Remix.run Logo
mlissner 6 hours ago

Cool to see this here. It’s funny because we do so many huge, complex, multiyear projects at Free Law Project, but this is the most viral any of our work has ever gone!

Anyway, I made X-ray to analyze the millions of documents we have in CourtListener so that we can try to educate people about the issue.

The analysis was fun.

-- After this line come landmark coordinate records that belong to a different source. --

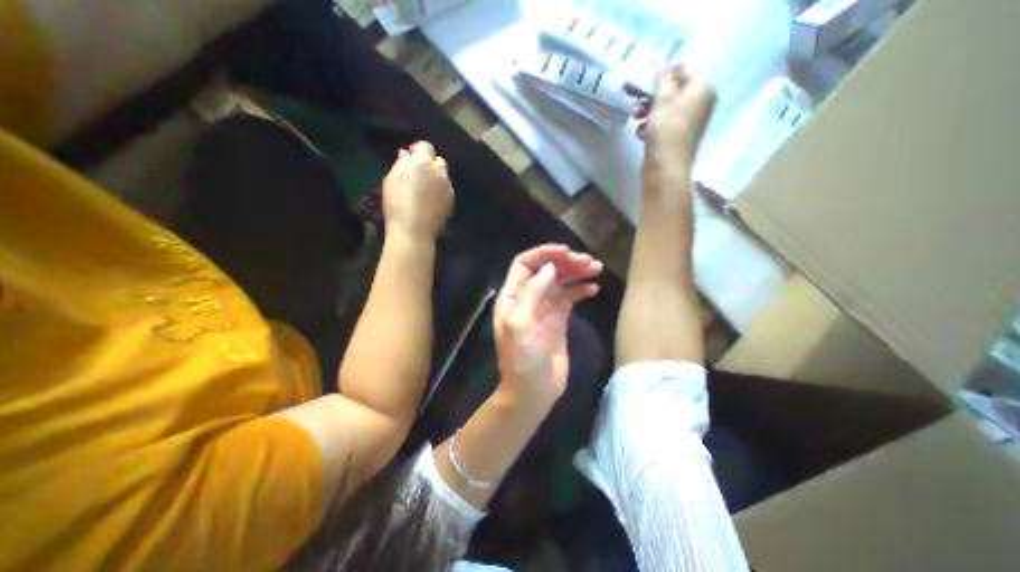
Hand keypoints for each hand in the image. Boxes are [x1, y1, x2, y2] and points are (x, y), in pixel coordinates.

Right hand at [382, 143, 453, 241]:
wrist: (414, 229)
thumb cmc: (397, 202)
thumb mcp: (392, 179)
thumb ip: (401, 164)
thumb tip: (407, 155)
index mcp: (424, 162)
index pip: (425, 146)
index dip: (417, 149)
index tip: (409, 157)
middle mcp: (440, 172)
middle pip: (439, 161)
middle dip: (430, 163)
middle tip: (418, 174)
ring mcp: (448, 188)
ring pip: (444, 177)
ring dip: (436, 178)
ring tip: (425, 189)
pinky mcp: (451, 201)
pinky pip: (447, 190)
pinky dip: (440, 191)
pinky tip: (431, 201)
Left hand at [492, 244, 599, 406]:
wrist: (533, 391)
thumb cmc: (522, 359)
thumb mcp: (521, 324)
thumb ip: (533, 292)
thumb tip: (550, 267)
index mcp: (512, 296)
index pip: (525, 264)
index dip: (544, 253)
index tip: (566, 252)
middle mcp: (527, 298)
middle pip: (546, 270)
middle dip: (565, 262)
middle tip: (587, 262)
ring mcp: (544, 308)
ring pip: (560, 282)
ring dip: (576, 272)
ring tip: (595, 268)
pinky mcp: (558, 319)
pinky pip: (570, 298)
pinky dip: (580, 290)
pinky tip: (593, 288)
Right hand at [634, 64, 711, 182]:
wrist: (665, 168)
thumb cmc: (667, 130)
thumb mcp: (663, 99)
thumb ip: (662, 78)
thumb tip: (661, 59)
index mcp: (702, 89)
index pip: (683, 70)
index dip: (662, 74)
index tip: (643, 82)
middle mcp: (699, 103)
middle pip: (673, 91)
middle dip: (651, 96)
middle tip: (634, 100)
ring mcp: (688, 123)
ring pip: (665, 109)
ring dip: (648, 112)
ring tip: (635, 119)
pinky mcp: (676, 137)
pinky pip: (663, 124)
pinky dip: (650, 126)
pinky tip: (640, 133)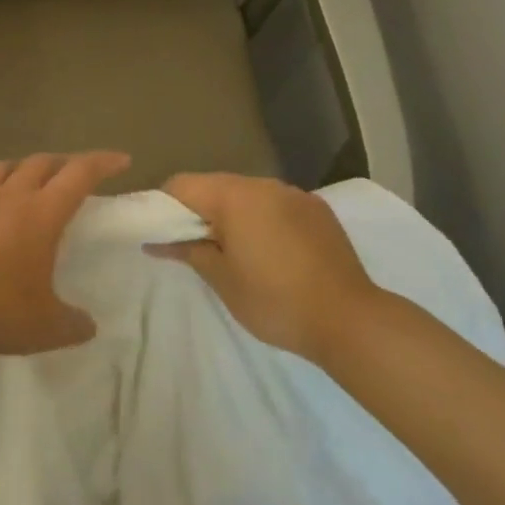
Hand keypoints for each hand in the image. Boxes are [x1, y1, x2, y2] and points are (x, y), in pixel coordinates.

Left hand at [0, 152, 129, 357]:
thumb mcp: (44, 329)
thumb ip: (73, 325)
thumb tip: (90, 326)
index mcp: (42, 214)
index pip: (80, 174)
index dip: (103, 162)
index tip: (121, 159)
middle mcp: (10, 194)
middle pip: (43, 163)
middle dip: (64, 164)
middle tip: (74, 175)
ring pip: (4, 166)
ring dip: (22, 169)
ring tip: (27, 180)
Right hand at [152, 173, 378, 361]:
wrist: (349, 319)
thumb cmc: (275, 301)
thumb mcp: (222, 280)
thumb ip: (188, 251)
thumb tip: (156, 242)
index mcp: (234, 196)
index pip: (183, 184)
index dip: (165, 206)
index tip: (164, 234)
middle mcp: (264, 185)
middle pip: (216, 186)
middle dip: (201, 211)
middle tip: (199, 249)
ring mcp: (295, 194)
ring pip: (248, 195)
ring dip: (234, 215)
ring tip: (238, 254)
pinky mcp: (318, 210)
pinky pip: (277, 205)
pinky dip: (264, 220)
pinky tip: (274, 253)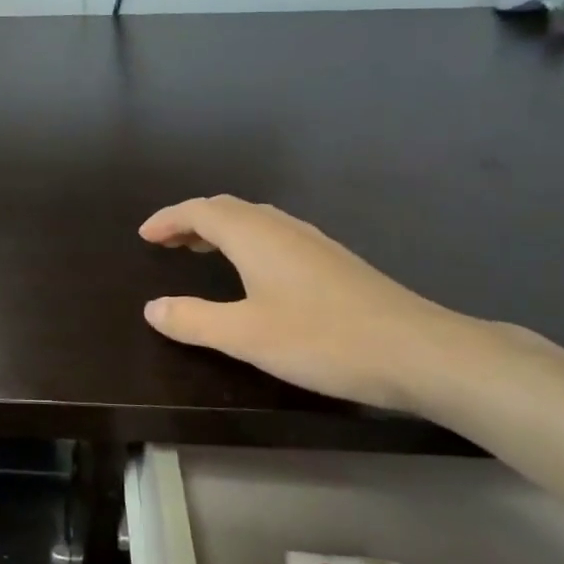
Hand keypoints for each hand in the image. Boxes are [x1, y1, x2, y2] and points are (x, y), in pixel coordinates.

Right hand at [139, 195, 474, 411]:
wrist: (420, 352)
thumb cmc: (323, 339)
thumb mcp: (245, 335)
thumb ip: (193, 319)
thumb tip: (152, 308)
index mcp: (256, 237)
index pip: (201, 211)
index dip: (169, 219)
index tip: (144, 235)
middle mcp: (283, 230)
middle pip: (228, 210)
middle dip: (192, 221)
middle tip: (167, 243)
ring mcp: (314, 244)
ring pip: (255, 222)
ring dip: (221, 230)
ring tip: (200, 252)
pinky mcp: (334, 264)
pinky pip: (275, 238)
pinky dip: (247, 244)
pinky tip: (254, 274)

We used S3 batch jobs to analyze millions of documents in a matter of minutes, but we haven’t done the hard part of looking at the results and reporting them out. One day.

thangalin 5 hours ago | parent [-]

https://www.argeliuslabs.com/deep-research-on-pdf-redaction-...

> Information Leaking from Redaction Marks: Even when content is properly removed, the redaction marks themselves can leak some information if not done carefully. For example, if you have a black box exactly covering a word, the length of that black box gives a clue to the word’s length (and potentially its identity).

Does X-ray employ glyph spacing attacks and try to exploit font metric leaks?

mlissner 4 hours ago | parent [-]

No, we worked with researchers that developed that kind of system, but didn't broadcast our work b/c the research was too sensitive. Seems the cat is out the bag now though.

I think the combination of AI and font-metrics is going to be wild though. You ought to be able to make a system that can figure out likely words based on the unredacted ones and the redaction's size. I haven't seen any redaction system yet that protects against this.

thangalin 4 hours ago | parent | next [-]

> I haven't seen any redaction system yet that protects against this.

The linked article suggests widening redacted areas more than needed with some randomization applied to the width. Strikes me that that wouldn't do much except add a few more possible solutions.

vlovich123 4 hours ago | parent [-]

Yeah, the more robust protection is to widen to a constant. But in the general case that could require reflowing the pdf. But honestly single word redactions are really probably useless with cheap AI that can highly accurately fill in the gaps

rgmerk 4 hours ago | parent [-]

Depends what you're trying to hide.

If the redaction is a person's name, and there's nothing else to give the person's identity away, single word redaction probably works reasonably well, AI or no AI.

godelski 2 hours ago | parent [-]

  > If the redaction is a person's name
I'm not sure if you're aware, but peoples names are variable in length. We are talking about a system that can identify single character differences. So that does reduce the search space, especially since names are not all possible letter permutations. Combine that with the fact that it isn't uncommon to see partial first letters show up. You can even see some instances in the Epstein files.

Of course, you can also take this further. Even if you can't recover names you can get meta information about how many parties are involved by recognizing different length redactions correspond to different entities. While same length redaction doesn't guarantee same entity it is a hint.

mycall an hour ago | parent [-]

It is also common for authors to misspell names (proper nouns) in an attempt to determine who leaks docs (and to force non-matches for FOIA requests).

vlovich123 4 hours ago | parent | prev [-]

I thought glyph spacing attacks are an old idea; like I recall reading about such ideas 10-20 years ago unless I’m misremembering. Can you clarify why it was considered “too sensitive” if the whole point of this effort is to showcase these attacks?